Auf der improvisierten Bühne erklären die führenden Rabbiner nicht nur, dass der Gusch Katif das unverrückbare Ziel ist und rufen unermüdlich zur Gewaltlosigkeit auf. Es wird auch der Text aus dem Propheten Sacharja verlesen, aus dessen Umfeld das Wappen des Staates Israel stammt: „Es soll nicht durch Heer oder Kraft, sondern durch meinen Geist geschehen“ (Sacharja 4,6). „Der Herrscher der Welt hat uns hierher gebracht ins Land Israel“, erklärt Rabbi Chaim Druckman, Leiter der einflussreichen Beni-Akiva-Talmudschulen. Im Blick auf die Zukunft zeigt er sich zuversichtlich: „Der Ewige wird seinen Teil tun!“, um dann aber anzumahnen: „Aber wir müssen tun, was an uns liegt, was unsere Aufgabe ist.“
Am nächsten Morgen geschieht nach einer Nacht spannungsvoller Verhandlungen endlich das, was die israelischen Medien tagelang herbeizuberichten suchten: Der Großteil der Demonstranten macht sich auf den Heimweg. Der Grund dafür war, dass Polizeichef Uri Bar-Lev offen mit dem Einsatz von Schusswaffen drohte. Und Blutvergießen wollen diejenigen, die so oft der Gewaltbereitschaft verdächtigt werden und ihre Waffen ganz offen zur Schau tragen, denn doch nicht in Kauf nehmen.

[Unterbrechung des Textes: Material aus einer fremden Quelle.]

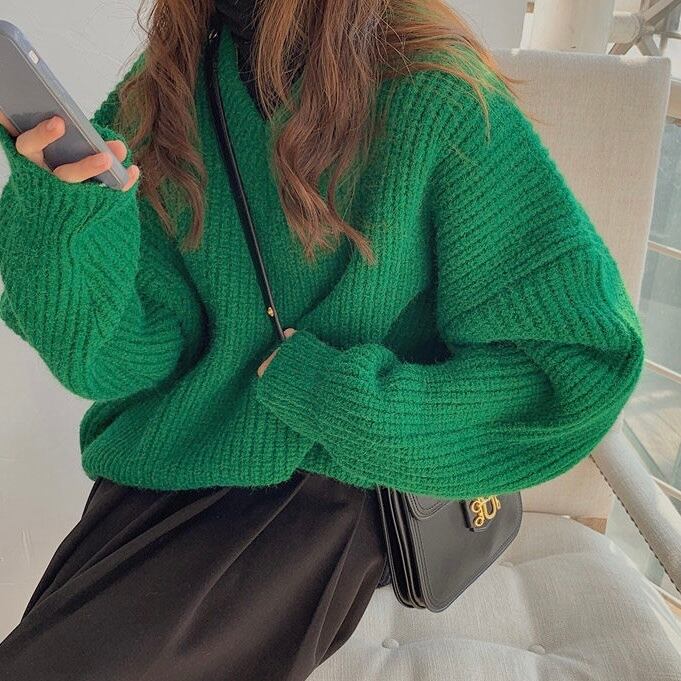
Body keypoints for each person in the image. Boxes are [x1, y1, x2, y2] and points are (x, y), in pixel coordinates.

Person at [0, 0, 645, 679]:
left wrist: (349, 403)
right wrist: (61, 225)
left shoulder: (430, 92)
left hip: (324, 481)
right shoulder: (169, 85)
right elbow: (115, 360)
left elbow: (577, 363)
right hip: (164, 463)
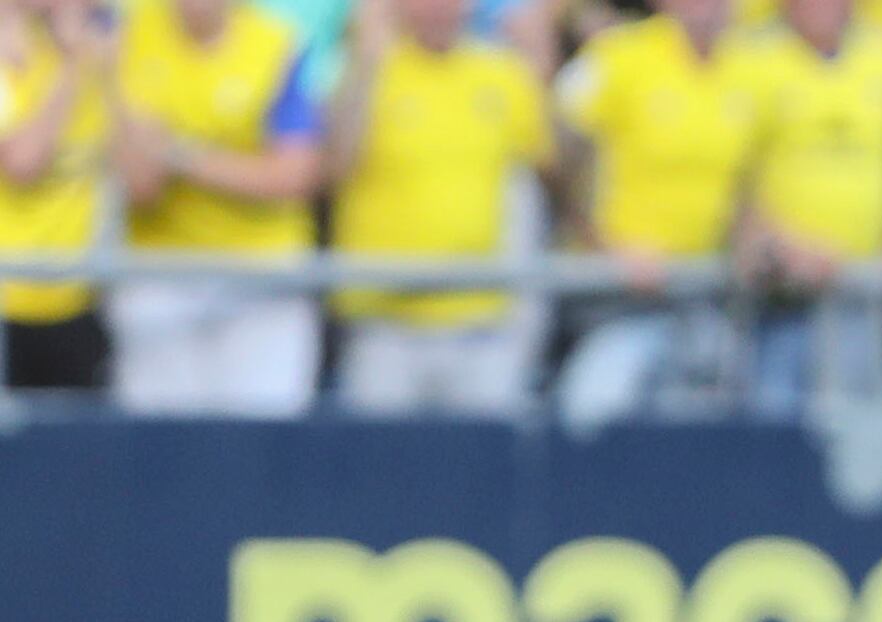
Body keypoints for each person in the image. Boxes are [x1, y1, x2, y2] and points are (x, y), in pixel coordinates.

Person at [327, 0, 552, 415]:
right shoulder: (371, 70)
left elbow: (550, 168)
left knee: (483, 468)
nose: (437, 10)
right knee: (380, 469)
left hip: (479, 322)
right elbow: (335, 164)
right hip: (386, 321)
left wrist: (543, 64)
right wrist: (366, 61)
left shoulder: (502, 74)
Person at [553, 0, 762, 426]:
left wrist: (749, 237)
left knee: (706, 433)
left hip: (706, 296)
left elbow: (750, 181)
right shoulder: (620, 55)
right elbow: (559, 161)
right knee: (595, 420)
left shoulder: (751, 67)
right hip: (618, 297)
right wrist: (605, 246)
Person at [110, 0, 321, 415]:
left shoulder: (275, 42)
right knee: (163, 443)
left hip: (261, 276)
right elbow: (140, 182)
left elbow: (293, 176)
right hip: (162, 275)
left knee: (261, 441)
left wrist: (180, 155)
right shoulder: (129, 33)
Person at [735, 0, 882, 417]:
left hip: (867, 293)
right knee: (774, 430)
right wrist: (777, 242)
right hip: (781, 297)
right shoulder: (747, 59)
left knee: (864, 431)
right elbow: (727, 175)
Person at [0, 0, 109, 393]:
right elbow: (23, 161)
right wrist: (73, 70)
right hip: (9, 299)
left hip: (80, 299)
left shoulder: (104, 53)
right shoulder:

Damit ist der Konflikt zwischen bibeltreuen Nationalisten und friedenssüchtigen Säkularen aber noch lange nicht beigelegt. Professor Chaim Omer betont: „Unser Spezialgebiet ist nicht die Konfliktlösung, sondern das Konfliktmanagement. Dieser Konflikt wird noch lange nicht gelöst sein.“ Und Nachi Alon weiß: „Gewaltfrei bedeutet nicht schwach oder machtlos. Totalitäre Regierungen wurden gewaltlos gestürzt. Gewaltfrei bedeutet auch nicht nett oder liebevoll. Gewaltlose Kampfführung kann sehr hässlich sein. Vor allem aber bietet sie neue Optionen, die bei weitem effektiver und kostengünstiger sind als Gewaltanwendung.“
Mit der Propagierung gewaltlosen Widerstandes will sich Alon aber keinesfalls mit den Zielen der Rückzugsgegner identifizieren. Viele Israelis werfen ihnen vor, sie gefährdeten die Demokratie, weil sie als Minderheit der Mehrheit ihren Willen aufzwingen wollten. Der klinische Psychologe betont: „Gewaltloser Widerstand ist nicht automatisch ungefährlich.“ Auch wenn der Widerstand unter Leitung des Jescha-Rates den Rückzug aus Gaza und Nordsamaria nicht mehr verhindern kann, sehen Befürworter wie Gegner den jetzt geplanten Rückzug doch als Präzedenzfall, dem weitere Räumungen folgen werden. Und die härtesten Gegner einer Abgabe von Gebieten an die Palästinenser sitzen nicht in diesen Siedlungen, sondern im Westjordanland, dem biblischen Judäa und Samaria.